(PAGE EXCERPT)
***

- Chhota Suzapur Location in West Bengal, India Chhota Suzapur Chhota Suzapur (India)
- Coordinates: 24°54′59″N 88°05′37″E﻿ / ﻿24.916376°N 88.093665°E
- Country: India
- State: West Bengal
- District: Malda

Area
- • Total: 0.9052 km^{2} (0.3495 sq mi)

Population (2011)
- • Total: 11,216
- • Density: 12,390/km^{2} (32,090/sq mi)

Languages (For language and religion details see Kaliachak I#Language and religion)
- • Official: Bengali, English
- Time zone: UTC+5:30 (IST)
- PIN: 732206
- Telephone/ STD code: 03512
- Vehicle registration: WB
- Lok Sabha constituency: Maldaha Dakshin
- Vidhan Sabha constituency: Sujapur
- Website: malda.nic.in

= Chhota Suzapur =

Chhota Suzapur is a census town. It is located in the Kaliachak I CD block in the Malda Sadar subdivision of Malda district in West Bengal, India.

== Geography ==

===Location===
Chhota Suzapur is located at .

According to the map of Kaliachak CD block in the District Census Handbook, Maldah, 2011, Chhota Suzapur, Bara Suzapur, Chaspara, Nazirpur, Bamangram and Jalalpur form a cluster of census towns.

***

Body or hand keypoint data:
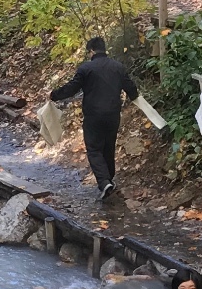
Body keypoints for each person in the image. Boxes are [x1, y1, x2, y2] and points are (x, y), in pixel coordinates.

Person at [49, 35, 139, 200]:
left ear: (91, 51)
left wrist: (54, 95)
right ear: (104, 49)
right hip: (113, 115)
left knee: (94, 149)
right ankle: (109, 181)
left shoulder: (86, 69)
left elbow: (71, 88)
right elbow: (131, 88)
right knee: (108, 147)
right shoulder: (118, 67)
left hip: (93, 116)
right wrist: (135, 98)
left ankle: (104, 182)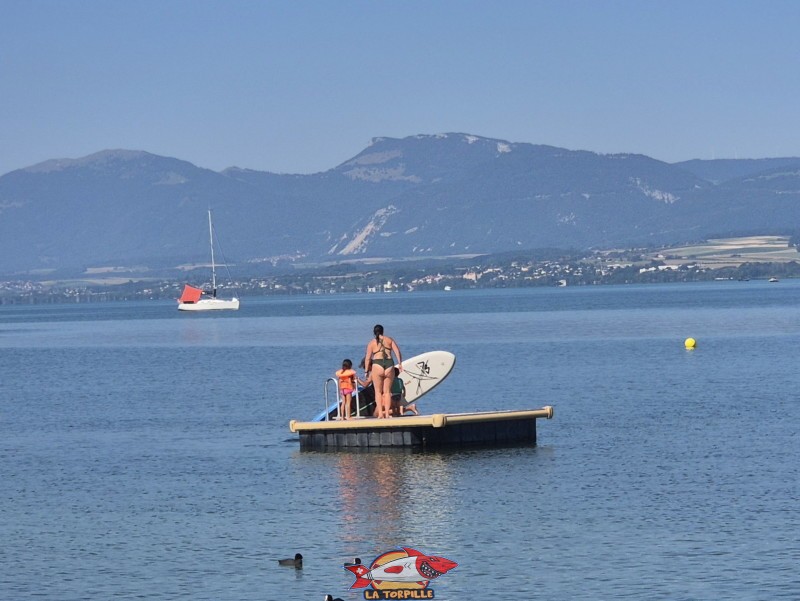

***

(ABOUT THIS TASK) Please list every census town that the Chhota Suzapur page names as part of the cluster, Chhota Suzapur included.

(YOUR RESPONSE) Chhota Suzapur, Bara Suzapur, Chaspara, Nazirpur, Bamangram, Jalalpur